联合开发的溢价回收模式在内地面临的最棘手问题是轨道交通建设沿线的土地取得方式约束。《土地法》及国土资源部相关的部门规章规定,对于经营性用地必须通过招标、拍卖或挂牌等方式向社会公开出让国有土地。在对轨道交通沿线土地进行商业物业及住宅开发时,其土地性质自然是属于经营性用地,因此必须通过“招拍挂”的程序,而不能通过协议出让的形式处理。实际上,能够实现联合开发模式的关键是轨道交通建设运营企业能够有较大的自主权选择与之合作的站点周边土地开发企业,并通过协商确定成本分担和利益共享的格局。在目前“招拍挂”制度下,众多房地产开发企业通过竞标获得周边土地开发权,轨道交通建设企业没有这种自主权。成功获得土地开发权的开发企业一次性向城市土地管理部门缴纳土地出让金,而不会与轨道交通建设运营企业有资金往来。

3.2 国内现行溢价回收方式及其问题

尽管上述两种国际上比较常见的溢价回收模式并未在中国内地城市中广泛实行,但轨道交通所带来的土地溢价并非没有被“回收”。实际上,地方政府通过“招拍挂”方式出让已建成、在建或规划的轨道交通站点附近的地块,也实现了溢价回收。只不过是这部分溢价以土地出让金的形式回到地方政府的“左口袋”中,然后地方政府再从“右口袋”中拿出一笔经费来投资建设地铁或补贴地铁运营。那么为什么不把“左口袋”和“右口袋”打通,给地铁建设企业更多的自主空间以促成联合开发模式的实现呢?可能中央和地方政府有如下考虑:第一,轨道交通投资额和带动的土地增值额都是巨大的,在缺乏细致的法律规则、严格的执法程序以及透明的监督机制时,很可能会形成巨大的寻租空间。而目前这种“左右口袋分开”的做法,起码对于一进一出的资金额度是更容易计量和监管的。第二,对于轨道交通所带来的溢价效应到底有多大,哪些是直接效应,哪些是商业繁华度提高等间接效应,尚缺乏公认的精确计量方法。尽管学者进行了大量的研究,但在实证结果上并不完全一致,并且从学术研究成果过渡到实际政策仍然需要谨慎的设计和评估。因此如果实行联合开发,也难以评判地铁建设企业和房地产开发企业的成本分担和利益共享机制是否合理,公共利益是否受到损害。

所供信息:
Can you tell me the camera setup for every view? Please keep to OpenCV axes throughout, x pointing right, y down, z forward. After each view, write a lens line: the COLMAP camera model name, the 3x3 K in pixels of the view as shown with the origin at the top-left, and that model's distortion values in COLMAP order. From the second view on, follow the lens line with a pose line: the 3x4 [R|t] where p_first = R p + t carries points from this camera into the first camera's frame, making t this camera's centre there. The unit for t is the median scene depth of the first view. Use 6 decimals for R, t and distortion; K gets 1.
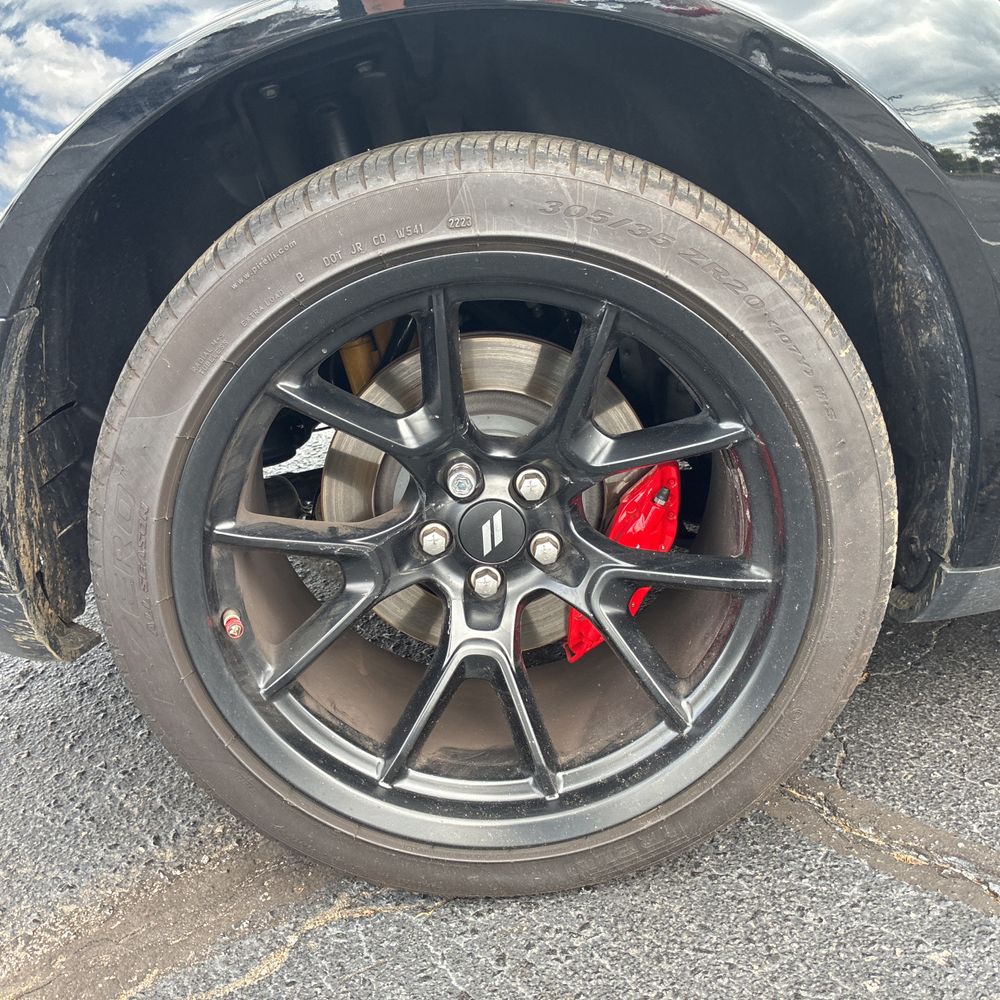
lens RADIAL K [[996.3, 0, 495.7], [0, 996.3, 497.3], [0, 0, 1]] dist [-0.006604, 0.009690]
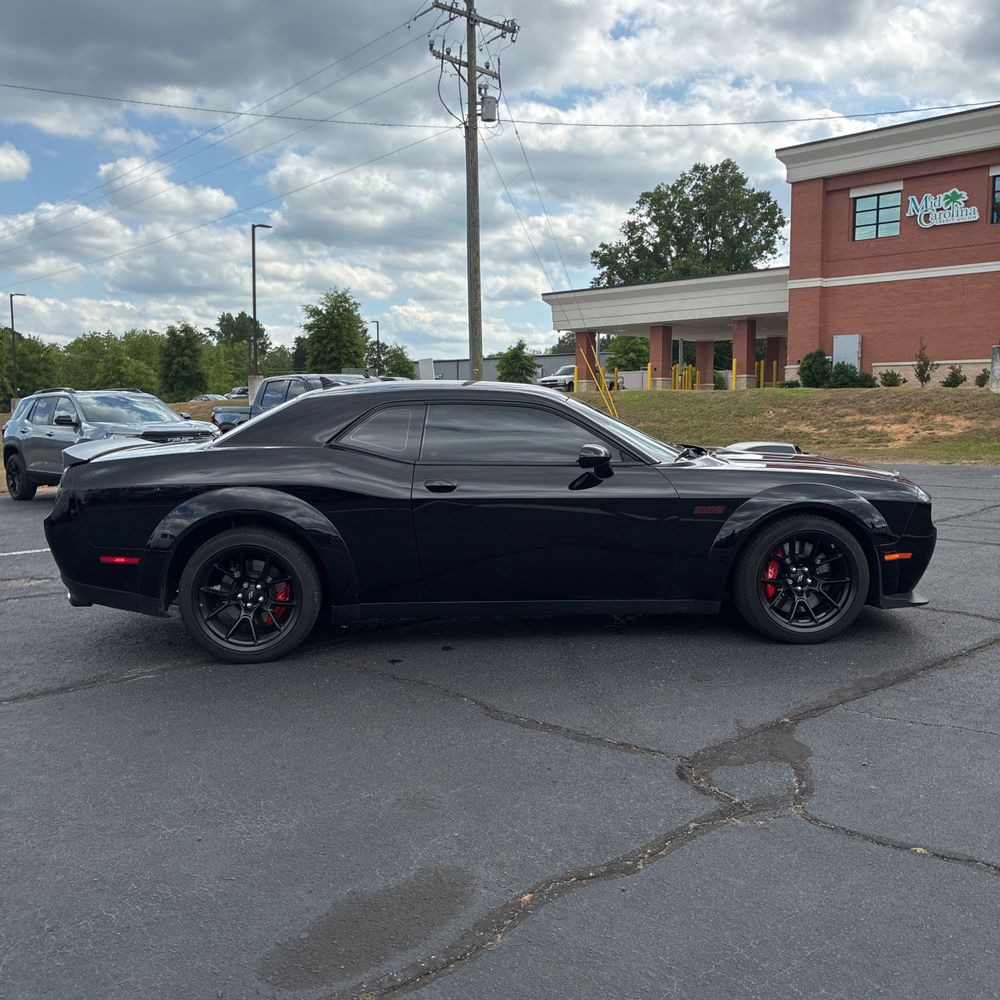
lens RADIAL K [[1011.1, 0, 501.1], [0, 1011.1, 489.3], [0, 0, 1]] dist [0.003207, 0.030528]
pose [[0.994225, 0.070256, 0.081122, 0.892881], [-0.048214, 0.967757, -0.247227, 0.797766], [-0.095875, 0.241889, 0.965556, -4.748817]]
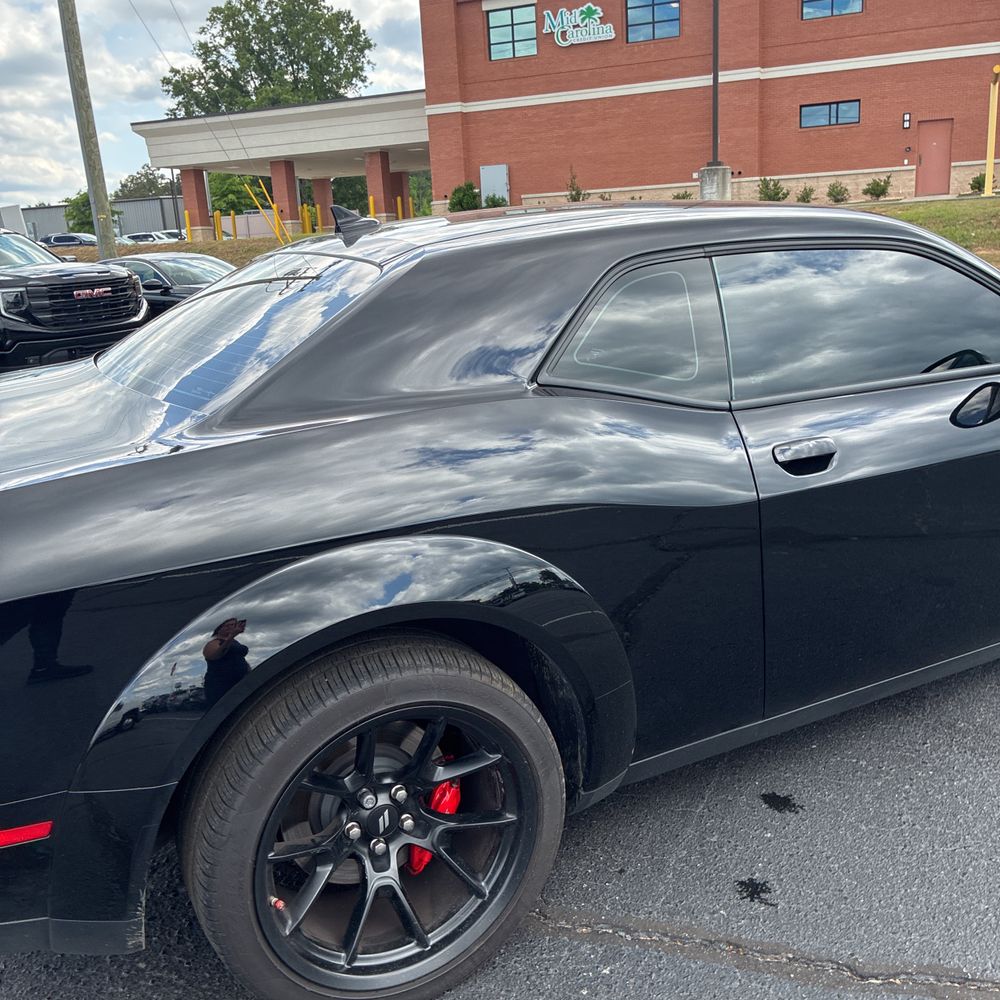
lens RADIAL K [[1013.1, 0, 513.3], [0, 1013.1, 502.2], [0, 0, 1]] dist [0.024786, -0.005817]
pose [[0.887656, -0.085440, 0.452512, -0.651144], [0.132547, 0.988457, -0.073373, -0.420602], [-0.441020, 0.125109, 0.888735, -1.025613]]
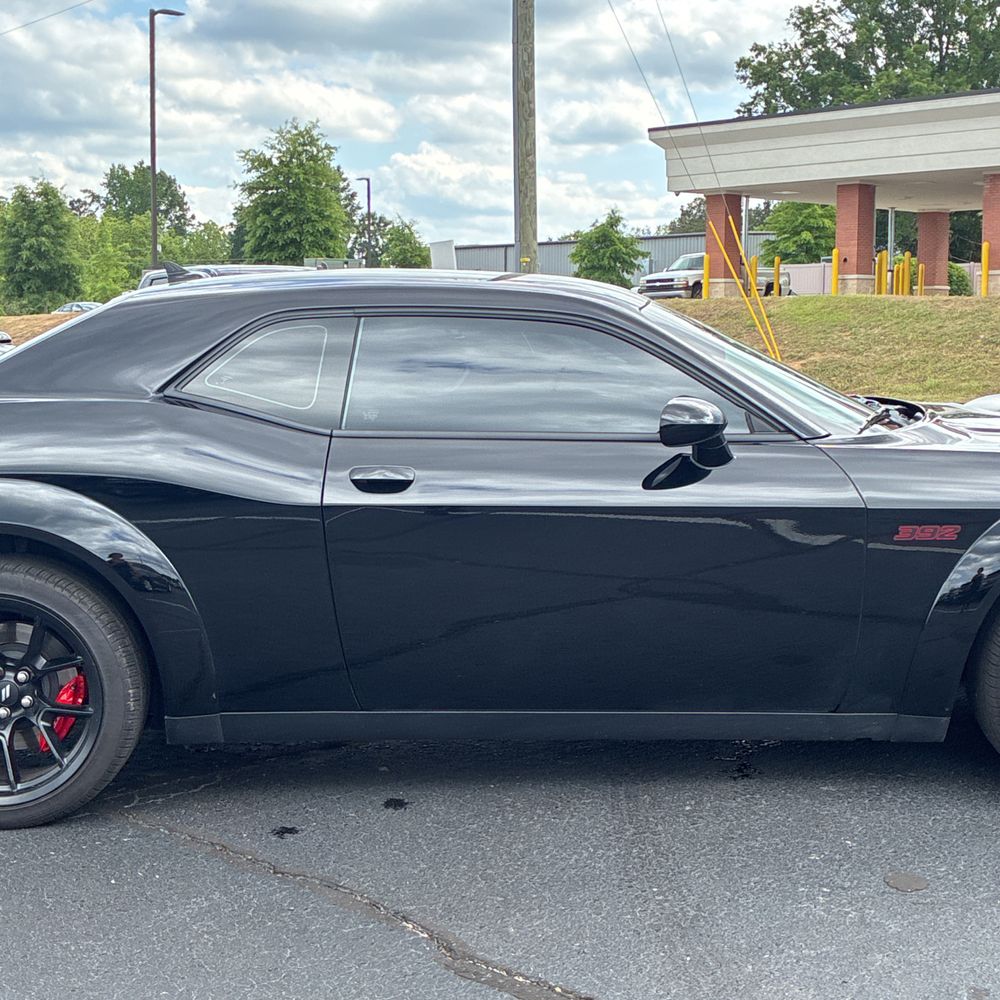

待完成任务:
a – 请用两句话概括这篇关于轨道交通溢价回收的文本。
b – 请从“联合开发的溢价回收模式在内地”到“交通建设运营企业有资金往来。”，一字不差地抄写这篇关于轨道交通溢价回收的文本中的相应部分。
上述条目是另附的独立材料。

书面答案:
a – 由于《土地法》等规定经营性用地必须通过“招拍挂”公开出让，轨道交通建设运营企业没有自主权选择站点周边的土地开发合作企业，联合开发的溢价回收模式在内地面临难题。目前地方政府通过“招拍挂”出让站点附近地块，以土地出让金形式回收溢价，再拿出经费投资建设或补贴地铁运营；文中认为，政府不打通这两者可能是出于防范寻租、便于计量和监管资金，以及溢价效应尚缺乏公认的精确计量方法等考虑。

b –
联合开发的溢价回收模式在内地面临的最棘手问题是轨道交通建设沿线的土地取得方式约束。《土地法》及国土资源部相关的部门规章规定,对于经营性用地必须通过招标、拍卖或挂牌等方式向社会公开出让国有土地。在对轨道交通沿线土地进行商业物业及住宅开发时,其土地性质自然是属于经营性用地,因此必须通过“招拍挂”的程序,而不能通过协议出让的形式处理。实际上,能够实现联合开发模式的关键是轨道交通建设运营企业能够有较大的自主权选择与之合作的站点周边土地开发企业,并通过协商确定成本分担和利益共享的格局。在目前“招拍挂”制度下,众多房地产开发企业通过竞标获得周边土地开发权,轨道交通建设企业没有这种自主权。成功获得土地开发权的开发企业一次性向城市土地管理部门缴纳土地出让金,而不会与轨道交通建设运营企业有资金往来。